§ **Exercise prompt**
Where the line with "Permite agilizar o" appears below, start writing out lines exactly, and finish with the line with "Cristina Negra... [et al.] ; co", which is included; write out nothing else.

*** Begin section ***

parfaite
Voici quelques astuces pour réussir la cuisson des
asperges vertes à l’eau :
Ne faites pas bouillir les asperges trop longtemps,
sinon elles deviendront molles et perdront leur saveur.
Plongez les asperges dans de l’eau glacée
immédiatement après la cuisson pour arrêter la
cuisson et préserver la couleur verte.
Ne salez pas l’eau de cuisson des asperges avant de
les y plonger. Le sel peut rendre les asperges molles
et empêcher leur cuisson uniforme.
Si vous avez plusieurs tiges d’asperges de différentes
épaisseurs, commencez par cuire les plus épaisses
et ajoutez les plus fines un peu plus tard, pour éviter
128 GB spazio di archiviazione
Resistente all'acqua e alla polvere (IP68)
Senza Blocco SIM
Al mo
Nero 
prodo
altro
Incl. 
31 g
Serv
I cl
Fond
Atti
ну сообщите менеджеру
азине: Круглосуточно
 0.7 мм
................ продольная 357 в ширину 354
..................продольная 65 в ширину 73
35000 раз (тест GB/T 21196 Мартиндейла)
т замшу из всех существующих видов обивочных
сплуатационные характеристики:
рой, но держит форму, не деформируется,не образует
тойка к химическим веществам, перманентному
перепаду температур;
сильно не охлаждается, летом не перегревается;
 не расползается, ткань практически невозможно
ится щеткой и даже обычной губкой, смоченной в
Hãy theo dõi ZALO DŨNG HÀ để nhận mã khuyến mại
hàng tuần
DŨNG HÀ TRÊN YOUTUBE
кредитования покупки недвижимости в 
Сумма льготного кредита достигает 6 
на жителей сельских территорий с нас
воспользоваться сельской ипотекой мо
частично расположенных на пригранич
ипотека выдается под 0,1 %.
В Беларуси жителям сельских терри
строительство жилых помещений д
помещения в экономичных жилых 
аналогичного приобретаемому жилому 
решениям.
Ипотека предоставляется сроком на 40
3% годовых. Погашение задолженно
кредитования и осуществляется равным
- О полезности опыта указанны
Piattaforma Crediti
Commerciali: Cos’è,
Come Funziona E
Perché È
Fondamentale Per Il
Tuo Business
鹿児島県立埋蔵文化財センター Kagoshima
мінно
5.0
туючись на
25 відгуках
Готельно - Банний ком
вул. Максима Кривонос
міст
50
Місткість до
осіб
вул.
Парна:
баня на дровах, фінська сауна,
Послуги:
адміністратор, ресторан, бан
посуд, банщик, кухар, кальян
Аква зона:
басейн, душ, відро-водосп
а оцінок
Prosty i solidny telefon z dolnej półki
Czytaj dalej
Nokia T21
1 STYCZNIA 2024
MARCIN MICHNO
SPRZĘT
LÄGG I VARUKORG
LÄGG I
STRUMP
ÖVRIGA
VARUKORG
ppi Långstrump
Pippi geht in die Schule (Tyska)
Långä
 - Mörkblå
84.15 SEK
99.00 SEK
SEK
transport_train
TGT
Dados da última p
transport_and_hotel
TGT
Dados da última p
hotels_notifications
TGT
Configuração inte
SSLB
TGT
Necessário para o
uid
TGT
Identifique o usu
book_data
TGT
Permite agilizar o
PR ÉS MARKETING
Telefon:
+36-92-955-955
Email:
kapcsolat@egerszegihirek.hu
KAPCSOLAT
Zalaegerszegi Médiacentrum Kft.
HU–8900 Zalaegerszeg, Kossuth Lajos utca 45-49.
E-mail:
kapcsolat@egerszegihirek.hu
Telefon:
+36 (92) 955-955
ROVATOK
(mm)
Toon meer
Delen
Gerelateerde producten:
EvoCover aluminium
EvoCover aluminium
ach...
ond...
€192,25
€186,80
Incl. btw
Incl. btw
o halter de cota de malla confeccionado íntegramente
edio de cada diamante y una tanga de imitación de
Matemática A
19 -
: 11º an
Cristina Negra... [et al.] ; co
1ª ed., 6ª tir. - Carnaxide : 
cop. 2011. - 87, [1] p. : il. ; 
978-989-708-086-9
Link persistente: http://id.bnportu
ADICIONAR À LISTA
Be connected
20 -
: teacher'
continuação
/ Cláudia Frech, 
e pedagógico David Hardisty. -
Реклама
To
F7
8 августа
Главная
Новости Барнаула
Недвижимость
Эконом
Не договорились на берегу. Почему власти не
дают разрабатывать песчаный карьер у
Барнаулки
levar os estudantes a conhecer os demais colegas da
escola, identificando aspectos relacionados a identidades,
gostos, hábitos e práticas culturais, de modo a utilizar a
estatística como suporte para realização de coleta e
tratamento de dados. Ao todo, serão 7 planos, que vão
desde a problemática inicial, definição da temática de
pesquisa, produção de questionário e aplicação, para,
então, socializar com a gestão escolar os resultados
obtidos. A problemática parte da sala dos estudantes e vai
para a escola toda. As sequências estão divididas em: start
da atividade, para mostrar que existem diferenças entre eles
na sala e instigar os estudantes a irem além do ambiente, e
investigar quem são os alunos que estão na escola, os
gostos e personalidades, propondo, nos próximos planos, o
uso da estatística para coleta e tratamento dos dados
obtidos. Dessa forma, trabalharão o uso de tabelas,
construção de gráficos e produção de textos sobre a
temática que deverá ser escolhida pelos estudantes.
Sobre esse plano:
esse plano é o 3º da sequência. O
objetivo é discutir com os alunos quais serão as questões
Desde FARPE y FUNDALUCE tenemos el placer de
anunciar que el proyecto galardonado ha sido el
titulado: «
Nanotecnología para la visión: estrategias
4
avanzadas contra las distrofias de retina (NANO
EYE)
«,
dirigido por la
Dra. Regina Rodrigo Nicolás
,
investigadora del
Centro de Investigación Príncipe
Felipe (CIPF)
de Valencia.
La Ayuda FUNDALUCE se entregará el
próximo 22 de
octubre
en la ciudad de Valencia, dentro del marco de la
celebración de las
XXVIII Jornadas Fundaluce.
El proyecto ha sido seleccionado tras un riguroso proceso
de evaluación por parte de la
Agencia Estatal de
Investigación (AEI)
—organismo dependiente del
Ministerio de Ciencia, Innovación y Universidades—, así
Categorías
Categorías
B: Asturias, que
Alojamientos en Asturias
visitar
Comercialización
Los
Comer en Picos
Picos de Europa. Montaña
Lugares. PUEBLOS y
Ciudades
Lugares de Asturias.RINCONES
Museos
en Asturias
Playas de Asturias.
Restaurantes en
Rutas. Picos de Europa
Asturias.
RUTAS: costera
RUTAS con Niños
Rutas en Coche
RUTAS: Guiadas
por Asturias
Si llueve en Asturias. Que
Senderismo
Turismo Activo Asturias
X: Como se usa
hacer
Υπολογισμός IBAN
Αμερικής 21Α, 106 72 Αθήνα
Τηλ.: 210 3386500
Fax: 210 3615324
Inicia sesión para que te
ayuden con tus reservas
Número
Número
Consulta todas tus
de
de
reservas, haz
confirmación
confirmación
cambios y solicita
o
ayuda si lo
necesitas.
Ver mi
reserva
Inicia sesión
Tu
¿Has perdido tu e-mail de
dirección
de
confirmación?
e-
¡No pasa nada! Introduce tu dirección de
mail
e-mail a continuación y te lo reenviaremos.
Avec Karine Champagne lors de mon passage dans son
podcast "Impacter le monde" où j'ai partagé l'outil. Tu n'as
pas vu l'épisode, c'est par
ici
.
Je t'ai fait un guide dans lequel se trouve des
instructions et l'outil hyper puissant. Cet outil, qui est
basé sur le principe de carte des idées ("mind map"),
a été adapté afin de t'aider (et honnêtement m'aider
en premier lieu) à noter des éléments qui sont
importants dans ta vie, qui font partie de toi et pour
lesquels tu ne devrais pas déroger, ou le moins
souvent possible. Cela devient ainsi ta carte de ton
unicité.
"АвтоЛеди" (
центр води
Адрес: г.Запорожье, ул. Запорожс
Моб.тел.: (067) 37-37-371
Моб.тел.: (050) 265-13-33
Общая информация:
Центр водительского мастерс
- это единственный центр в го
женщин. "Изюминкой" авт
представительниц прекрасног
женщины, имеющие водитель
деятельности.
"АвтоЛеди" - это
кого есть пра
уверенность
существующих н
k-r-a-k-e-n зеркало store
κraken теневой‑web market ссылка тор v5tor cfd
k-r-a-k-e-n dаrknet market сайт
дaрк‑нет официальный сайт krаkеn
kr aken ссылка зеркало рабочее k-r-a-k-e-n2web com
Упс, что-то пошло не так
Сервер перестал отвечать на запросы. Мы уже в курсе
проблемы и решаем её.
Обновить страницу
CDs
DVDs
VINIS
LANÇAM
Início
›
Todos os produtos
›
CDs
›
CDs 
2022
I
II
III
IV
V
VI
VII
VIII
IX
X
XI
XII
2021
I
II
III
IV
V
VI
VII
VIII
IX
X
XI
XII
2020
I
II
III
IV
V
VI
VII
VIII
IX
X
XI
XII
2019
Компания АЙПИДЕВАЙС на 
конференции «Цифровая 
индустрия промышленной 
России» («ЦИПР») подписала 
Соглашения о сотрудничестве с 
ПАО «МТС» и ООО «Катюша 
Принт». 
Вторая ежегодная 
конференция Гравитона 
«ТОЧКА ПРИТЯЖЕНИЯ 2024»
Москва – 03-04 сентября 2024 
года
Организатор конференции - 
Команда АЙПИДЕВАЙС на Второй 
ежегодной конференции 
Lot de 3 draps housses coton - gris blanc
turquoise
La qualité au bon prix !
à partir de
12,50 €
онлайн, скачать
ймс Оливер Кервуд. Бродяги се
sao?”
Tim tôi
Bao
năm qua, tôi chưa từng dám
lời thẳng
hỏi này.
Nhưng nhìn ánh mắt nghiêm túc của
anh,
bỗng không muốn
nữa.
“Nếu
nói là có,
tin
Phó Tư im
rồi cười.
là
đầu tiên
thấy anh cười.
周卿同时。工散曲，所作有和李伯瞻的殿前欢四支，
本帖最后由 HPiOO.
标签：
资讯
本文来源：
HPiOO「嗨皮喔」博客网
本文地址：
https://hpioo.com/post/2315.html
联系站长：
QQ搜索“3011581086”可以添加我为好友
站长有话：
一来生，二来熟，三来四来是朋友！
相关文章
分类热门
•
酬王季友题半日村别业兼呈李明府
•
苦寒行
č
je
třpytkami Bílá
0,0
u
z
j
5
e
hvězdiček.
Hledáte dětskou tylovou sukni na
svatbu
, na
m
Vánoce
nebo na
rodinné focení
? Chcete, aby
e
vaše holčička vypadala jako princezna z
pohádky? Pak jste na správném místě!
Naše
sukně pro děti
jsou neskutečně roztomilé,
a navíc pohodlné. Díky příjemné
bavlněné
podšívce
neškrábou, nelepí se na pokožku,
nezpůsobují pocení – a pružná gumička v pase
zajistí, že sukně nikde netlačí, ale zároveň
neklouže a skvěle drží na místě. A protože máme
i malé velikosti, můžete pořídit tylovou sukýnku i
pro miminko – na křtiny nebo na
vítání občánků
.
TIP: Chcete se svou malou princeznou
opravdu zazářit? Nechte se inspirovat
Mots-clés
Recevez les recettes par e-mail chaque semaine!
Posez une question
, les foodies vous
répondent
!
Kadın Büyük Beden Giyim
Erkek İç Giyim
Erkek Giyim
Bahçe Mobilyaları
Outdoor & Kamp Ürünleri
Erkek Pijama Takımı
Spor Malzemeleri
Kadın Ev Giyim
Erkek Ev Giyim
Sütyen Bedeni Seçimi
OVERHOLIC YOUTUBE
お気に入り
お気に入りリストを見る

*** End section ***

§ **Response**
Permite agilizar o
PR ÉS MARKETING
Telefon:
+36-92-955-955
Email:
kapcsolat@egerszegihirek.hu
KAPCSOLAT
Zalaegerszegi Médiacentrum Kft.
HU–8900 Zalaegerszeg, Kossuth Lajos utca 45-49.
E-mail:
kapcsolat@egerszegihirek.hu
Telefon:
+36 (92) 955-955
ROVATOK
(mm)
Toon meer
Delen
Gerelateerde producten:
EvoCover aluminium
EvoCover aluminium
ach...
ond...
€192,25
€186,80
Incl. btw
Incl. btw
o halter de cota de malla confeccionado íntegramente
edio de cada diamante y una tanga de imitación de
Matemática A
19 -
: 11º an
Cristina Negra... [et al.] ; co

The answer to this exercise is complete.